_Activity_
Reproduce, word for word, the full passage below on Xiang's military service.

_Excerpt provided_
Xiang's military service officially began on 1933 following his escape in the aftermath of the death of his aunt. Later that year, he became a soldier in He Long's Second Red Army Corps in the Chinese Red Army. In November 1935, more than 17,000 soldiers from the Second and Sixth Red Army Corps, led by He Long, took part in the Long March, a military retreat by the Chinese Red Army from advancing Kuomintang forces during the Chinese Civil War, from Sangzhi, Hunan. During the march, he rode on a mule and crossed Yuanshui, Chishui and Jinsha Rivers, and Wumeng Mountains. At the age of 9, he was the youngest soldier to participate in the march. In October 1936, Xiang and the remainder of the soldiers arrived at the new Communist base of operations in Yan'an, Shaanxi. He continued to stay in Yan'an to take extra cultural classes. He attended primary school in the Shaanxi-Gansu-Ningxia Border Region and later graduated from the Anti-Japanese University.

From 1936, he served as deputy squad leader of the communications squad of the Second Red Front Army and during the Second Sino-Japanese War, he served as communications officer at the 120th Division Headquarters of the Eighth Route Army. From April 1943, he served as a soldier in the Guard Company of the 358th Brigade of the Eighth Route Army. After studying engineering, he served as deputy company commander of the 358th Brigade Engineer Company in the Northwest Field Army during the continuation of the Chinese Civil War. In 1948, at a battle in Dali County, Shaanxi, Xiang served as the engineering company commander for the Northwest Field Army. During the battle, he utilized altered soil to detonate pillboxes of the National Revolutionary Army but sustained severe injuries including nearly losing sight in his right eye and shrapnel wounds throughout his body.

_Given data_
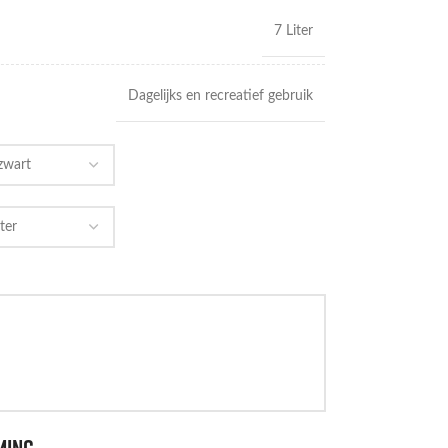
7 Liter
Dagelijks en recreatief gebruik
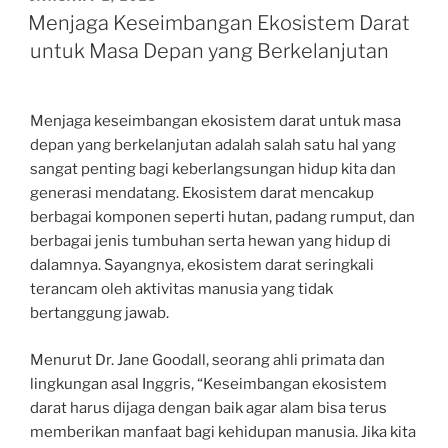
ON
Menjaga Keseimbangan Ekosistem Darat
untuk Masa Depan yang Berkelanjutan
Menjaga keseimbangan ekosistem darat untuk masa
depan yang berkelanjutan adalah salah satu hal yang
sangat penting bagi keberlangsungan hidup kita dan
generasi mendatang. Ekosistem darat mencakup
berbagai komponen seperti hutan, padang rumput, dan
berbagai jenis tumbuhan serta hewan yang hidup di
dalamnya. Sayangnya, ekosistem darat seringkali
terancam oleh aktivitas manusia yang tidak
bertanggung jawab.
Menurut Dr. Jane Goodall, seorang ahli primata dan
lingkungan asal Inggris, “Keseimbangan ekosistem
darat harus dijaga dengan baik agar alam bisa terus
memberikan manfaat bagi kehidupan manusia. Jika kita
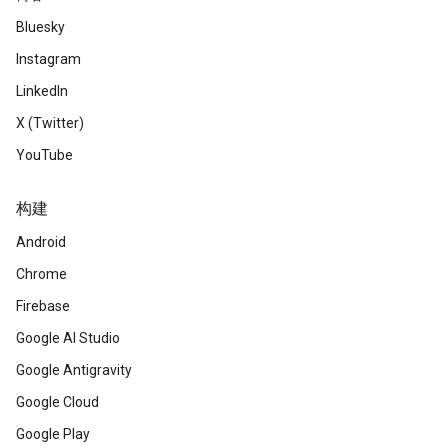
Bluesky
Instagram
LinkedIn
X (Twitter)
YouTube
构建
Android
Chrome
Firebase
Google AI Studio
Google Antigravity
Google Cloud
Google Play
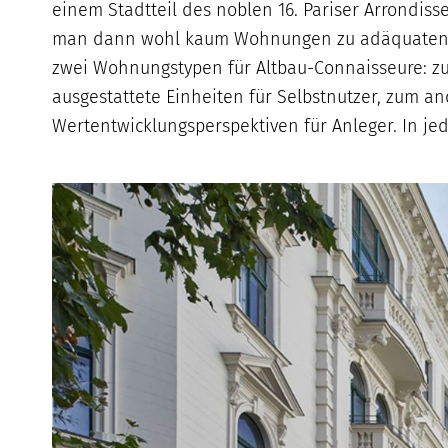
einem Stadtteil des noblen 16. Pariser Arrondis
man dann wohl kaum Wohnungen zu adäquaten Pr
zwei Wohnungstypen für Altbau-Connaisseure: zum
ausgestattete Einheiten für Selbstnutzer, zum 
Wertentwicklungsperspektiven für Anleger. In jed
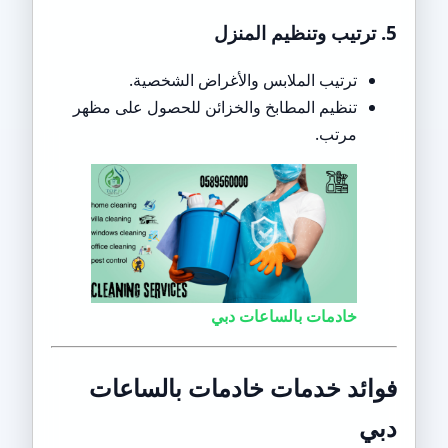
5. ترتيب وتنظيم المنزل
ترتيب الملابس والأغراض الشخصية.
تنظيم المطابخ والخزائن للحصول على مظهر
مرتب.
خادمات بالساعات دبي
فوائد خدمات خادمات بالساعات
دبي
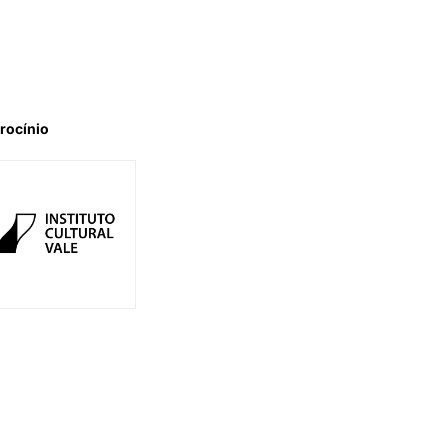
rocínio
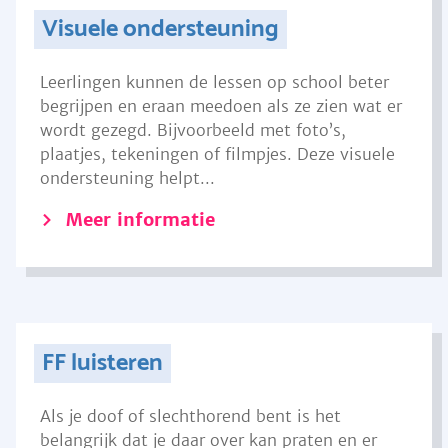
Visuele ondersteuning
Leerlingen kunnen de lessen op school beter
begrijpen en eraan meedoen als ze zien wat er
wordt gezegd. Bijvoorbeeld met foto’s,
plaatjes, tekeningen of filmpjes. Deze visuele
ondersteuning helpt...
Meer informatie
FF luisteren
Als je doof of slechthorend bent is het
belangrijk dat je daar over kan praten en er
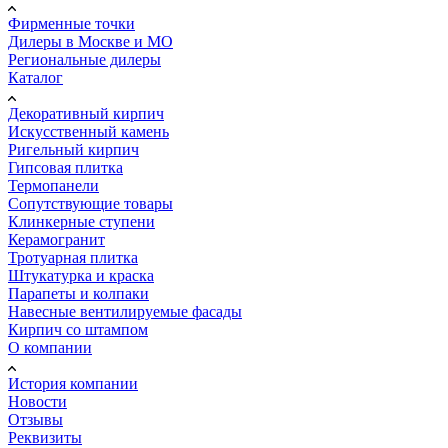
Фирменные точки
Дилеры в Москве и МО
Региональные дилеры
Каталог
Декоративный кирпич
Искусственный камень
Ригельный кирпич
Гипсовая плитка
Термопанели
Сопутствующие товары
Клинкерные ступени
Керамогранит
Тротуарная плитка
Штукатурка и краска
Парапеты и колпаки
Навесные вентилируемые фасады
Кирпич со штампом
О компании
История компании
Новости
Отзывы
Реквизиты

_Problem solution_
Xiang's military service officially began on 1933 following his escape in the aftermath of the death of his aunt. Later that year, he became a soldier in He Long's Second Red Army Corps in the Chinese Red Army. In November 1935, more than 17,000 soldiers from the Second and Sixth Red Army Corps, led by He Long, took part in the Long March, a military retreat by the Chinese Red Army from advancing Kuomintang forces during the Chinese Civil War, from Sangzhi, Hunan. During the march, he rode on a mule and crossed Yuanshui, Chishui and Jinsha Rivers, and Wumeng Mountains. At the age of 9, he was the youngest soldier to participate in the march. In October 1936, Xiang and the remainder of the soldiers arrived at the new Communist base of operations in Yan'an, Shaanxi. He continued to stay in Yan'an to take extra cultural classes. He attended primary school in the Shaanxi-Gansu-Ningxia Border Region and later graduated from the Anti-Japanese University.

From 1936, he served as deputy squad leader of the communications squad of the Second Red Front Army and during the Second Sino-Japanese War, he served as communications officer at the 120th Division Headquarters of the Eighth Route Army. From April 1943, he served as a soldier in the Guard Company of the 358th Brigade of the Eighth Route Army. After studying engineering, he served as deputy company commander of the 358th Brigade Engineer Company in the Northwest Field Army during the continuation of the Chinese Civil War. In 1948, at a battle in Dali County, Shaanxi, Xiang served as the engineering company commander for the Northwest Field Army. During the battle, he utilized altered soil to detonate pillboxes of the National Revolutionary Army but sustained severe injuries including nearly losing sight in his right eye and shrapnel wounds throughout his body.